Collected data:
== Segment start ==

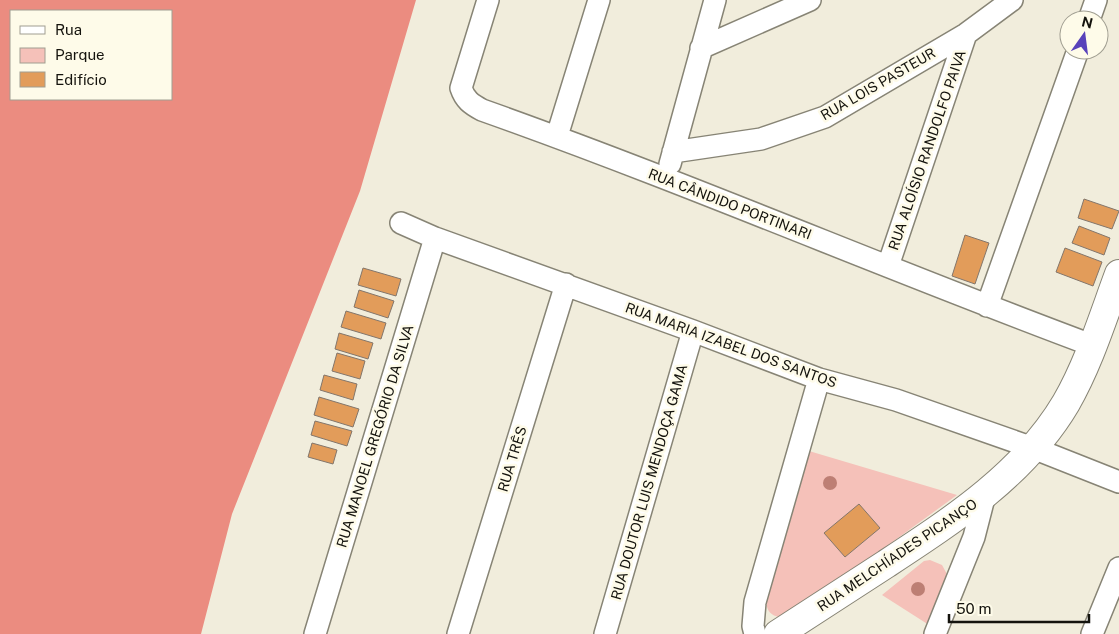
<svg xmlns="http://www.w3.org/2000/svg" width="1119" height="634" viewBox="0 0 1119 634" font-family="'Public Sans',sans-serif">
<rect width="100%" height="100%" fill="#f1eddc"/>
<!-- green -->
<path fill="#f5c1b9" d="M809,451L957,495L788,618C774,618 764,613 767,597Z
M930,560L942,565L948,576L929,625L882,595L924,561Z"/>
<!-- forest -->
<path fill="#eb8c80" fill-rule="evenodd" d="M0,0H416L360,191L232,514L201,634H0ZM11,11H171V99H11Z"/>
<!-- building -->
<path fill="#e29c5a" stroke="#83766b" d="M1084,199L1119,211L1112,229L1078,218Z
M1079,226L1110,238L1104,255L1072,243Z
M965,235L989,243L975,284L952,276Z
M1065,248L1102,262L1093,286L1056,272Z
M363,268L401,279L396,296L358,285Z
M359,290L394,301L388,318L354,307Z
M346,311L386,323L381,339L341,327Z
M339,333L373,343L368,359L335,349Z
M337,353L365,361L360,379L332,371Z
M324,375L357,384L353,400L320,390Z
M319,397L359,409L353,427L314,415Z
M315,421L352,431L347,446L311,435Z
M312,443L337,450L333,464L308,457Z
M859,504L880,528L845,557L824,533Z"/>
<g fill="none" stroke-linecap="round" stroke-linejoin="round">
<!-- minor casing -->
<g stroke="#878475" stroke-width="24">
<path id="minor" d="M488,0L461,88C465,100 471,104 482,110C688,183 889,270 1094,346
M1089,20L1096,0
M701,48L810,0
M557,136L599,0
M673,152L761,139L825,117L966,34L1012,0
M670,164L715,0
M401,223L435,238L693,331L819,379L896,400L1033,448L1119,482
M888,266L966,34
M987,306L1078,50
M315,634L435,238
M458,634L566,284
M605,634L693,331
M755,634L753,626L755,602L819,379
M935,634L974,537L985,494
M1092,634L1119,568"/>
</g>
<!-- tertiary casing -->
<g stroke="#878475" stroke-width="30">
<path id="tertiary" d="M778,634C814,611 850,587 886,564C953,520 1024,474 1066,403C1089,363 1103,317 1119,274"/>
</g>
<!-- minor -->
<use href="#minor" stroke="#fff" stroke-width="21"/>
<!-- tertiary -->
<use href="#tertiary" stroke="#fff" stroke-width="28"/>
</g>
<!-- trees -->
<g fill="#bd7f74">
<circle cx="830" cy="483" r="7"/>
<circle cx="918" cy="589" r="7"/>
</g>
<g text-anchor="middle" dominant-baseline="central" stroke-width="5" stroke-linejoin="round" paint-order="stroke">
<!-- street labels -->
<g font-size="14" fill="#14130d" stroke="#fefbe9">
<text transform="translate(878 84) rotate(-30)">RUA LOIS PASTEUR</text>
<text transform="translate(927 150) rotate(-71)">RUA ALOÍSIO RANDOLFO PAIVA</text>
<text transform="translate(730 204) rotate(21)">RUA CÂNDIDO PORTINARI</text>
<text transform="translate(731 345) rotate(20)">RUA MARIA IZABEL DOS SANTOS</text>
<text transform="translate(375 436) rotate(-73)">RUA MANOEL GREGÓRIO DA SILVA</text>
<text transform="translate(512 459) rotate(-73)">RUA TRÊS</text>
<text transform="translate(649 482) rotate(-74)">RUA DOUTOR LUIS MENDOÇA GAMA</text>
<text transform="translate(897 555) rotate(-34)">RUA MELCHÍADES PICANÇO</text>
</g>
</g>
<!-- legend -->
<rect x="10" y="10" width="162" height="90" fill="#fefbe9" stroke="#a09e91"/>
<rect x="20" y="26" width="25" height="8" fill="#ffffff" stroke="#a09e91"/>
<text x="55" y="35" font-size="15" fill="#14130d">Rua</text>
<rect x="20" y="48" width="25" height="15" fill="#f5c1b9" stroke="#a09e91"/>
<text x="55" y="60" font-size="15" fill="#14130d">Parque</text>
<rect x="20" y="72" width="25" height="15" fill="#e29c5a" stroke="#a09e91"/>
<text x="55" y="85" font-size="15" fill="#14130d">Edifício</text>
<!-- north arrow -->
<g transform="translate(1084 35) rotate(14)"><circle r="24" fill="#fefbe9" stroke="#a09e91"/>
<path d="M0-4L9 19L0 12L-9 19Z" fill="#5842ba"/>
<text y="-8" font-size="14" font-weight="bold" text-anchor="middle" fill="#14130d">N</text>
</g>
<!-- scale -->
<path d="M949 614v8h140v-8" fill="none" stroke="#14130d" stroke-width="2.5"/>
<text x="956" y="614" font-size="15" fill="#14130d" stroke="#fefbe9" stroke-width="4" paint-order="stroke">50 m</text>
</svg>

== Segment end ==

Every line that holds the word "translate" should be copied from the records.

<text transform="translate(878 84) rotate(-30)">RUA LOIS PASTEUR</text>
<text transform="translate(927 150) rotate(-71)">RUA ALOÍSIO RANDOLFO PAIVA</text>
<text transform="translate(730 204) rotate(21)">RUA CÂNDIDO PORTINARI</text>
<text transform="translate(731 345) rotate(20)">RUA MARIA IZABEL DOS SANTOS</text>
<text transform="translate(375 436) rotate(-73)">RUA MANOEL GREGÓRIO DA SILVA</text>
<text transform="translate(512 459) rotate(-73)">RUA TRÊS</text>
<text transform="translate(649 482) rotate(-74)">RUA DOUTOR LUIS MENDOÇA GAMA</text>
<text transform="translate(897 555) rotate(-34)">RUA MELCHÍADES PICANÇO</text>
<g transform="translate(1084 35) rotate(14)"><circle r="24" fill="#fefbe9" stroke="#a09e91"/>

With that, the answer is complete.